Data extracts: Begin

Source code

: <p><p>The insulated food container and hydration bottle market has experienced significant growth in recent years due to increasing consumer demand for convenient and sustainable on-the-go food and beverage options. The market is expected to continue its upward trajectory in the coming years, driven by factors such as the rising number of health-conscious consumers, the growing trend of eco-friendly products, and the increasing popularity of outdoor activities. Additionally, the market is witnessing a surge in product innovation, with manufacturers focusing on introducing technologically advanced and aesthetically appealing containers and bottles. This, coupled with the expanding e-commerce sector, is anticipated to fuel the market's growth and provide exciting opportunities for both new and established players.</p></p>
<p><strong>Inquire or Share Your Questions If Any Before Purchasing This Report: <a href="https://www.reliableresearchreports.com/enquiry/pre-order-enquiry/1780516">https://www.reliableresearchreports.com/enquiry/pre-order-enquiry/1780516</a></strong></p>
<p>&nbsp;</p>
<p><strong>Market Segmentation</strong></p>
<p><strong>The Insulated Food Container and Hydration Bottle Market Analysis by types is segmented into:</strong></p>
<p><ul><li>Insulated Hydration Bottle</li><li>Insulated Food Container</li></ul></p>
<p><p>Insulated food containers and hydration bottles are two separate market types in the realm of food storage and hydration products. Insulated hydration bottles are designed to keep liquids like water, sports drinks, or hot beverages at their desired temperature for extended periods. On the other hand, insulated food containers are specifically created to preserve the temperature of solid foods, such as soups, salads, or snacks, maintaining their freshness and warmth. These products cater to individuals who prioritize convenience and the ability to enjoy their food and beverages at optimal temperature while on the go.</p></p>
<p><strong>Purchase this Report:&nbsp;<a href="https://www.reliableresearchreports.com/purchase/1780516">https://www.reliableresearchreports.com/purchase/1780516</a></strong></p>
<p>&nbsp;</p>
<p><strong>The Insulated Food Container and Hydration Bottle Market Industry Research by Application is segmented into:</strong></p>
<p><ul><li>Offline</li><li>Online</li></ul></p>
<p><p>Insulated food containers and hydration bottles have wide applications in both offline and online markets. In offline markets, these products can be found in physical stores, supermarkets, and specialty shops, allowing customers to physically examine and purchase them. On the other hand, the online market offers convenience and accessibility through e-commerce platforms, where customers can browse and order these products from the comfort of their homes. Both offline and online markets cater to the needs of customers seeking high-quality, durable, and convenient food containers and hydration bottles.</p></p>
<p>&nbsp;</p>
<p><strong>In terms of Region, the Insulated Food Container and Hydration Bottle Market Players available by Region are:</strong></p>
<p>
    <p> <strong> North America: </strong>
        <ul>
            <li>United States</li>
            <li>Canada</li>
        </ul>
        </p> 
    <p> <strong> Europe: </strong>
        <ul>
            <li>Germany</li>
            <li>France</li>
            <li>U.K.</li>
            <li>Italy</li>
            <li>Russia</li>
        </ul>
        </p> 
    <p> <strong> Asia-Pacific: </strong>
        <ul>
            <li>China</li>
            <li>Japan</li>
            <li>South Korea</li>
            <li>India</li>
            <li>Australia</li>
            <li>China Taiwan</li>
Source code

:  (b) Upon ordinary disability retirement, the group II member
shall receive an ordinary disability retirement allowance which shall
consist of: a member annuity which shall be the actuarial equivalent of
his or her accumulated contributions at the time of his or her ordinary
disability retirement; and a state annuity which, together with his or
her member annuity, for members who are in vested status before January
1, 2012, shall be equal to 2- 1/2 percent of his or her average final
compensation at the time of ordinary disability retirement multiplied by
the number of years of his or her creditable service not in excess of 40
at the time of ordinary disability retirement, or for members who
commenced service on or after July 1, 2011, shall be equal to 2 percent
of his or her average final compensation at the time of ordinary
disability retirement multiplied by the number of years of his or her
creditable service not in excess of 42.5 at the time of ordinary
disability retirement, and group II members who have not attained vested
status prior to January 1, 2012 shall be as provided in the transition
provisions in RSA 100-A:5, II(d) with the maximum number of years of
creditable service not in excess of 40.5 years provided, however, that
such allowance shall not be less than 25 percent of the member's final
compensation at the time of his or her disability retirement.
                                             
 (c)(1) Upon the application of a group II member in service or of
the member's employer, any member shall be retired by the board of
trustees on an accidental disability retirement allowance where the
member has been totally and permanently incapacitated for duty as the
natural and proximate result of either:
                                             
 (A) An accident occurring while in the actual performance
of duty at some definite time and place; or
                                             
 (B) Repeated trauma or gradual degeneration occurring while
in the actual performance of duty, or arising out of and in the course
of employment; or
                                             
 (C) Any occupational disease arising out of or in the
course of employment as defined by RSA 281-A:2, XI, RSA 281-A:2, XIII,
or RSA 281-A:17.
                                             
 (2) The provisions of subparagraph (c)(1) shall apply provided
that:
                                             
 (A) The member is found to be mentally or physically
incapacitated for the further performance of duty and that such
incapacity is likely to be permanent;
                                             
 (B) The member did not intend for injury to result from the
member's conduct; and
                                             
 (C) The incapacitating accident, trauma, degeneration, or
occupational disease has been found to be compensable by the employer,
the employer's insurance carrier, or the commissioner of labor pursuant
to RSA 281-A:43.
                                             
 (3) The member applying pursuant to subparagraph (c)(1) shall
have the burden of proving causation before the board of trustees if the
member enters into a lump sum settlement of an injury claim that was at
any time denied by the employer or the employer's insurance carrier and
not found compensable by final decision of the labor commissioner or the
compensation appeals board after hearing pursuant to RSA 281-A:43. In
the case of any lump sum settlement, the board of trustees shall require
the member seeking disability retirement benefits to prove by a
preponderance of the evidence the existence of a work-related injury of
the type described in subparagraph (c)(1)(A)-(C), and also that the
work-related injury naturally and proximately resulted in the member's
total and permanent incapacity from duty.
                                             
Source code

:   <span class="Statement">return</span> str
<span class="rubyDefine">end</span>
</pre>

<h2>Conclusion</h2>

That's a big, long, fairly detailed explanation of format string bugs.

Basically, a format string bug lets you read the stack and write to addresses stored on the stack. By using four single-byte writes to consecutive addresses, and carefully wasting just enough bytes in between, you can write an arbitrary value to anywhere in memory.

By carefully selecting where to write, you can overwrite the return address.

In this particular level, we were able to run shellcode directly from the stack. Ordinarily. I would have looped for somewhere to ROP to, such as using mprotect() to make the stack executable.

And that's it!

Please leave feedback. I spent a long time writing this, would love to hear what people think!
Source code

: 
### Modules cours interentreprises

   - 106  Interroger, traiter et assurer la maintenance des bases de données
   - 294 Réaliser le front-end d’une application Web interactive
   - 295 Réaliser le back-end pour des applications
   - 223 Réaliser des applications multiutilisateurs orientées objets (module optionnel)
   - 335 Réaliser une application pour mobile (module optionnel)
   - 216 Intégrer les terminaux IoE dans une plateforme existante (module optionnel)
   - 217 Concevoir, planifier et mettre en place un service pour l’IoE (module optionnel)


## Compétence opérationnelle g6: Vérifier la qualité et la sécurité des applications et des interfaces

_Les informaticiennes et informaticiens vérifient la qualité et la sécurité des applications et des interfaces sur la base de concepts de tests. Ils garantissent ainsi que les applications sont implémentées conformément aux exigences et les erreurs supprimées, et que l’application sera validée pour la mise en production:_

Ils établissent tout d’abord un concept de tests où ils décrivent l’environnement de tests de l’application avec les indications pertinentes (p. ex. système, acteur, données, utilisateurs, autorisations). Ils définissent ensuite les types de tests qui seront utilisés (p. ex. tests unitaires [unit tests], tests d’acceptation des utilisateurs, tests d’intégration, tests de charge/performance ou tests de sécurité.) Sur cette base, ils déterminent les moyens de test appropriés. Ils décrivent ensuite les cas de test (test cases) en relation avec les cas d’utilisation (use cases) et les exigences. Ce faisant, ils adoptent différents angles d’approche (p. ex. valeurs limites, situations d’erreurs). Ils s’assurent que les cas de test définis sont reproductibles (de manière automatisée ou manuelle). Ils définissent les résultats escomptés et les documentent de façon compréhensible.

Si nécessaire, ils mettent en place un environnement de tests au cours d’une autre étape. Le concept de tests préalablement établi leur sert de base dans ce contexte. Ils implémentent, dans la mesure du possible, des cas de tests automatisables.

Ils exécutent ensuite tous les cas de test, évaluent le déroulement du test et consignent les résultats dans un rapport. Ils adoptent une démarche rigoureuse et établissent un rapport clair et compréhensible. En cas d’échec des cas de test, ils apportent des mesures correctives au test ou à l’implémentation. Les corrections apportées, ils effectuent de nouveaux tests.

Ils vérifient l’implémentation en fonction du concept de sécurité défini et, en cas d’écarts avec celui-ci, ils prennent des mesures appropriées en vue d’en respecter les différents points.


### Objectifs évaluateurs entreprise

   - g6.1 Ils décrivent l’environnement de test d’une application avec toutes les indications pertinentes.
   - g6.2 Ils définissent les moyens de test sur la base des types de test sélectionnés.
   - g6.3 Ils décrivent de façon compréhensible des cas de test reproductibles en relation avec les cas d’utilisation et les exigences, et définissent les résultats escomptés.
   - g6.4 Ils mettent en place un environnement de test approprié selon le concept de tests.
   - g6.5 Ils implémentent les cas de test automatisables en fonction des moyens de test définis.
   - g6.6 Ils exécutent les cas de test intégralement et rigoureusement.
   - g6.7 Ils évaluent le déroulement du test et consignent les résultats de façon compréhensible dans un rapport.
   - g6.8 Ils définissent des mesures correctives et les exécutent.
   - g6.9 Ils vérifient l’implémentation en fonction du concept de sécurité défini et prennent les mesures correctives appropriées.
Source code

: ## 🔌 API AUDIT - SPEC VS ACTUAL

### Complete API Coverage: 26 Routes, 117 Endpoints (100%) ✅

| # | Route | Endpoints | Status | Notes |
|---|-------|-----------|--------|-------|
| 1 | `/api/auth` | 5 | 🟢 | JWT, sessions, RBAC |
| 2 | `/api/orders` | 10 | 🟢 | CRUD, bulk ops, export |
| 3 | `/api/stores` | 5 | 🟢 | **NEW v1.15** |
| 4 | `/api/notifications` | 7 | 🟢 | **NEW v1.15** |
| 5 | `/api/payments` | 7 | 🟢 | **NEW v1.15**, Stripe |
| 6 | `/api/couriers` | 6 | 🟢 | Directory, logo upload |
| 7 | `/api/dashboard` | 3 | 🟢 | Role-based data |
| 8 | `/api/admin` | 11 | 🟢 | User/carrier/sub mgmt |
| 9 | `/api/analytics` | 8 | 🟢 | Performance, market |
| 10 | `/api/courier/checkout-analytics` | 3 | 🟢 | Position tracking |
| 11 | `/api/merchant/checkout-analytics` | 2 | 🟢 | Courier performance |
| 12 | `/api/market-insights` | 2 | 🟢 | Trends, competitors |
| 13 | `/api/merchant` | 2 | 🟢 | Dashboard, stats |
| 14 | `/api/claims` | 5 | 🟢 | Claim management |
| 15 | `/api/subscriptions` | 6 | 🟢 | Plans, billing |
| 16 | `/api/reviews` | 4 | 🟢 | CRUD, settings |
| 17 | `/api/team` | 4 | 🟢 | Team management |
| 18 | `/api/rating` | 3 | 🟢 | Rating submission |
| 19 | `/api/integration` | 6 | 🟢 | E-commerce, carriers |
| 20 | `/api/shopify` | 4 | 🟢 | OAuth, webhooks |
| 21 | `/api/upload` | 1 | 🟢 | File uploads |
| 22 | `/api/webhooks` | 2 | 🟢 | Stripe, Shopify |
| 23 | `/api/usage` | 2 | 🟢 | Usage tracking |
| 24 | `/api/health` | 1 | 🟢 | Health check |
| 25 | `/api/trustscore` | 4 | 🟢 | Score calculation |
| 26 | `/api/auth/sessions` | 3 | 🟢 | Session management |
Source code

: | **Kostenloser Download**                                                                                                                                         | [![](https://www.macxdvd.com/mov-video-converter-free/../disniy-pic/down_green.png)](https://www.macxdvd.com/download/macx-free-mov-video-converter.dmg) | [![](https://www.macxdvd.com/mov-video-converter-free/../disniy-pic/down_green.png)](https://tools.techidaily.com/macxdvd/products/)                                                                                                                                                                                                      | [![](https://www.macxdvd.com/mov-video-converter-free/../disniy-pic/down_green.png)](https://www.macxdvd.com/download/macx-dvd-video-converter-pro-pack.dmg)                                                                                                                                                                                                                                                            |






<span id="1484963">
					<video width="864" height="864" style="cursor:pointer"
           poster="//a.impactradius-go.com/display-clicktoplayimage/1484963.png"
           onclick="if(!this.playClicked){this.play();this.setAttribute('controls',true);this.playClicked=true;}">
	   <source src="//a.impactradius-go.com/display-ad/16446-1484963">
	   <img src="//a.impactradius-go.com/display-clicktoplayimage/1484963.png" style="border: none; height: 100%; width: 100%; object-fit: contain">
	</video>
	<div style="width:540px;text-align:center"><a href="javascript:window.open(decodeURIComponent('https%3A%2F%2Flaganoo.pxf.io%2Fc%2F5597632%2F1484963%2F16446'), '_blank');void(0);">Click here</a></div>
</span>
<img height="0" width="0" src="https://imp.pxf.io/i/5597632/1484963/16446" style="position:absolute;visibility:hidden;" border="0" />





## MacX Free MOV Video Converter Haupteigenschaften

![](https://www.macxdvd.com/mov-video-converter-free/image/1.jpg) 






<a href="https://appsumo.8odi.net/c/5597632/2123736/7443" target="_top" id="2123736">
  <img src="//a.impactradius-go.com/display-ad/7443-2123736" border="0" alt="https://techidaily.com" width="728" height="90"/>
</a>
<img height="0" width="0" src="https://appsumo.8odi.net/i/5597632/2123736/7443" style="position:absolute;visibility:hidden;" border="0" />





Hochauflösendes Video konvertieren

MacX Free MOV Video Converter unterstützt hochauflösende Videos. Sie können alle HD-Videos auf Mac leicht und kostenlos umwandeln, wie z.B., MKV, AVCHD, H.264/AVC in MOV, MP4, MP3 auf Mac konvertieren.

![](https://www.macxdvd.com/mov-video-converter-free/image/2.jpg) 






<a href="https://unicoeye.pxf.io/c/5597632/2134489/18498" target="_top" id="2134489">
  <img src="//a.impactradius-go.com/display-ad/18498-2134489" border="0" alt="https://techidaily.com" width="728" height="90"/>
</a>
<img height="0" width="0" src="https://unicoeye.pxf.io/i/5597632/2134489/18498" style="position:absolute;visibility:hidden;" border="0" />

Data extracts: End

> [What is needed]:
In the rows above, find the line that contains "SPEC VS ACTUAL" and the later line that contains "### Complete API". Write out every line from the first through the second, both included, with no changes.

> [Output]:
: ## 🔌 API AUDIT - SPEC VS ACTUAL

### Complete API Coverage: 26 Routes, 117 Endpoints (100%) ✅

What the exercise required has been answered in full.